The psalm for this week, Psalm 22, is like a soundtrack in the background of this man’s life story. It is a lament crying out in prayer: “But you, O Lord, do not be far away! O my help, come quickly to my aid.” As in several others stories from the Gospels, it is as if Jesus comes to this region just for this person, just to give him deliverance, healing, and freedom.

It is not popular in many circles to talk about demons, demonic possession, and deliverance. Yet it’s a central area of Jesus’ ministry: he encounters people who are bound, and he sets them free—even and especially from devils, demons, and unclean spirits. It’s central to how Peter describes the Gospel message in Acts 10: “God anointed Jesus of Nazareth with the Holy Spirit and with power . . . he went about doing good and healing all who were oppressed by the devil, for God was with him” (v. 38). At the beginning of the chapter from which this week’s Gospel text is taken, Jesus is accompanied by the 12 disciples and certain women “who had been cured by evil spirits and infirmities.” These include Susanna, Mary Magdalene—out of whom seven demons have come—and many others (8:2).

The people who are instrumental in Jesus’ ministry have been healed, set free, and delivered through their encounters with him. In our own day, many people are like the man in this week’s Gospel text: they are oppressed or imprisoned by demons or spirits that keep them from operating to their fullest. What, according to this story, does freedom look like?

First of all, true freedom requires surrender to Jesus. When the man sees Jesus, he falls down before him. Often we don’t know, or don’t acknowledge, that we are bound. We may be able to identify other people’s demons or places of bondage; we may even be able to call out systemic or societal ills and spirits. But we are prevented—by arrogance, by fear of shame, or by the masks we wear—from coming to Jesus and surrendering our whole hearts and selves to deliverance from the things that keep us bound. When the man falls down before Jesus, it is an acknowledgment of the power of God in him. This is a key to full freedom.

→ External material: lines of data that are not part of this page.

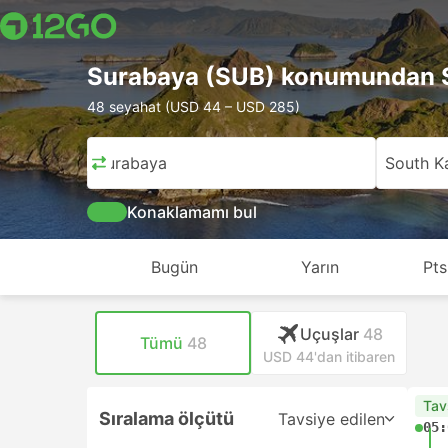
Surabaya (SUB) konumundan S
48 seyahat (USD 44 – USD 285)
Surabaya
South K
Konaklamamı bul
Bugün
Yarın
Pts
Uçuşlar
48
Tümü
48
USD 44'dan itibaren
Tav
Sıralama ölçütü
Tavsiye edilen
05:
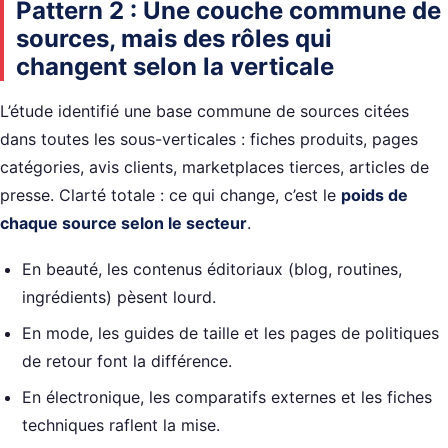
Pattern 2 : Une couche commune de
sources, mais des rôles qui
changent selon la verticale
L’étude identifié une base commune de sources citées
dans toutes les sous-verticales : fiches produits, pages
catégories, avis clients, marketplaces tierces, articles de
presse. Clarté totale : ce qui change, c’est le
poids de
chaque source selon le secteur
.
En beauté, les contenus éditoriaux (blog, routines,
ingrédients) pèsent lourd.
En mode, les guides de taille et les pages de politiques
de retour font la différence.
En électronique, les comparatifs externes et les fiches
techniques raflent la mise.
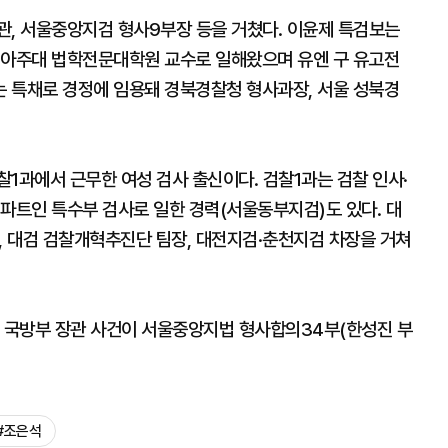
관, 서울중앙지검 형사9부장 등을 거쳤다. 이윤제 특검보는
 아주대 법학전문대학원 교수로 일해왔으며 유엔 구 유고전
 특채로 경정에 임용돼 경북경찰청 형사과장, 서울 성북경
1과에서 근무한 여성 검사 출신이다. 검찰1과는 검찰 인사·
파트인 특수부 검사로 일한 경력(서울동부지검)도 있다. 대
 대검 검찰개혁추진단 팀장, 대전지검·춘천지검 차장을 거쳐
 전 국방부 장관 사건이 서울중앙지법 형사합의34부(한성진 부
#조은석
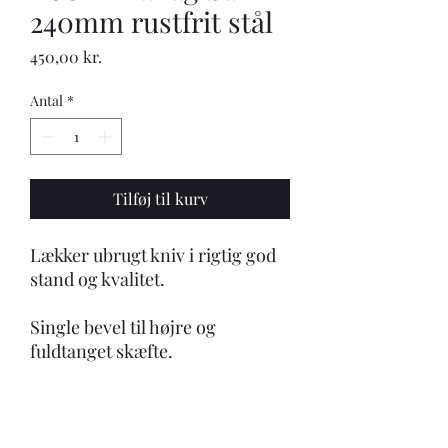
240mm rustfrit stål
Pris
450,00 kr.
Antal
*
Tilføj til kurv
Lækker ubrugt kniv i rigtig god
stand og kvalitet.
Single bevel til højre og
fuldtanget skæfte.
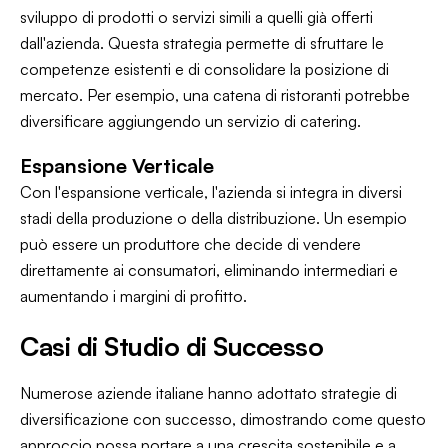
sviluppo di prodotti o servizi simili a quelli già offerti
dall'azienda. Questa strategia permette di sfruttare le
competenze esistenti e di consolidare la posizione di
mercato. Per esempio, una catena di ristoranti potrebbe
diversificare aggiungendo un servizio di catering.
Espansione Verticale
Con l'espansione verticale, l'azienda si integra in diversi
stadi della produzione o della distribuzione. Un esempio
può essere un produttore che decide di vendere
direttamente ai consumatori, eliminando intermediari e
aumentando i margini di profitto.
Casi di Studio di Successo
Numerose aziende italiane hanno adottato strategie di
diversificazione con successo, dimostrando come questo
approccio possa portare a una crescita sostenibile e a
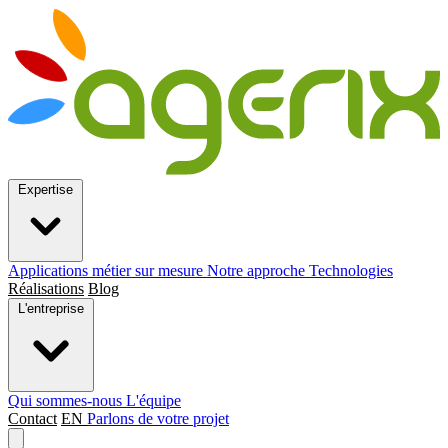
Expertise
Applications métier sur mesure
Notre approche
Technologies
Réalisations
Blog
L'entreprise
Qui sommes-nous
L'équipe
Contact
EN
Parlons de votre projet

Second, freedom means being restored specifically to community. When the man was bound by demons, he existed in isolation. After he encounters Jesus, he is commissioned for ser­vice among his people: “Jesus sent him away saying, ‘Return to your home, and declare how much God has done for you.’ So he went away, proclaiming throughout the city how much Jesus had done for him.”

When the woman at the well encounters Jesus in John 4—a woman who is isolated from her community due to her marital status or lack thereof—Jesus not only restores her dignity and personhood but sends her back to preach the good news as an evangelist in Samaria. Likewise this man, once occupied by a legion of demons and living in the graves and in the mountains, is sent back to his home to declare what God has done. In the background, in the soundtrack of his life, Psalm 22 echoes: “I will tell of your name to my brothers and sisters; in the midst of the congregation I will praise you.”

LaDonna Sanders Nkosi

LaDonna Sanders Nkosi is convening pastor for The Gathering Chicago and global apostle at Faith in Action Bible Church in Durban, South Africa.